昨今、日本では高齢者の自殺が増えている一方で、日本一自殺が少ないことで話題となっている街があります。今回、メルマガ『まんしょんオタクのマンションこぼれ話』の著者で一級建築士及びマンション管理士の廣田信子さんは、そのコミュニティの「秘密」を解き明かしています。
日本一自殺が少ない町「海部町」のコミュニティ
こんにちは!廣田信子です。
2013年11月に発表したマンションコミュニティ研究会の本、『これからのマンションコミュニティはこの一冊から「集まって住むってステキ!」』の中で、私は、目指す都市型コミュニティの形ということで、日本一自殺が少ない町、徳島県「海部町」のコミュニティを紹介しました(「海部町」は、今は市町村合併で「海陽町」の中にあります)。
岡檀(おか・まゆみ)さんの研究論文を読んで感動した話です。
今でも鮮明に覚えていて、マンションのコミュニティを考える場合の私の原点です。
10年が経過し、地元の自治体で、岡檀さんの講演があると言うので、聞きにいきました。
慶應義塾大学大学院 健康マネジメント研究科 特任准教授、一橋大学 経済研究所客員教授になっていらっしゃいました。
変わらないお話に心魅かれました。
久しぶりに、「海部町」のコミュニティを紹介したいと思いました。
自殺率は、コミュニティの性質と深い関係があるといいます。
一見、人間関係が濃い地方の方が、自殺率が低いと思われますが、実は、そうではないのです。
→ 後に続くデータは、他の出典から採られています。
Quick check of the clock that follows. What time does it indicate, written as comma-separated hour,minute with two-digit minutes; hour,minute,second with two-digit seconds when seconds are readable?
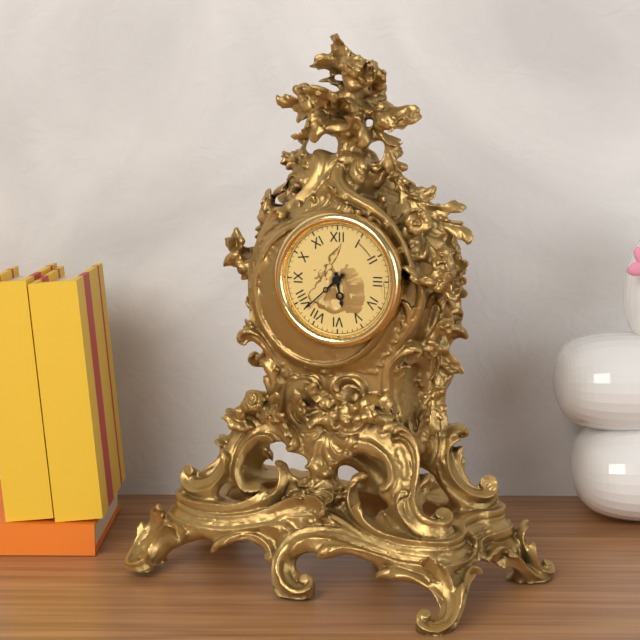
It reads 5,38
海部町には、「病、市に出せ」という格言が伝わっています。
悩みは、一人で抱え込まないで、周りの人に開示して助けを求めよというものです。
それが、回りまわってみんなのためになると自然に思われているのです。
ですから、海部町では、「がん」になっても、「うつ」になっても周りに隠しません。
みんなで悩みを共有してサポートするのです。
でも、これは意外に難しいことです。
近い関係ほど、弱みを見られたくない、迷惑を掛けたくないという心理が働き、一人で悩みを抱え込んでしまいがちです。
なぜ、海部町の人は周りに助けを求められるのか…です。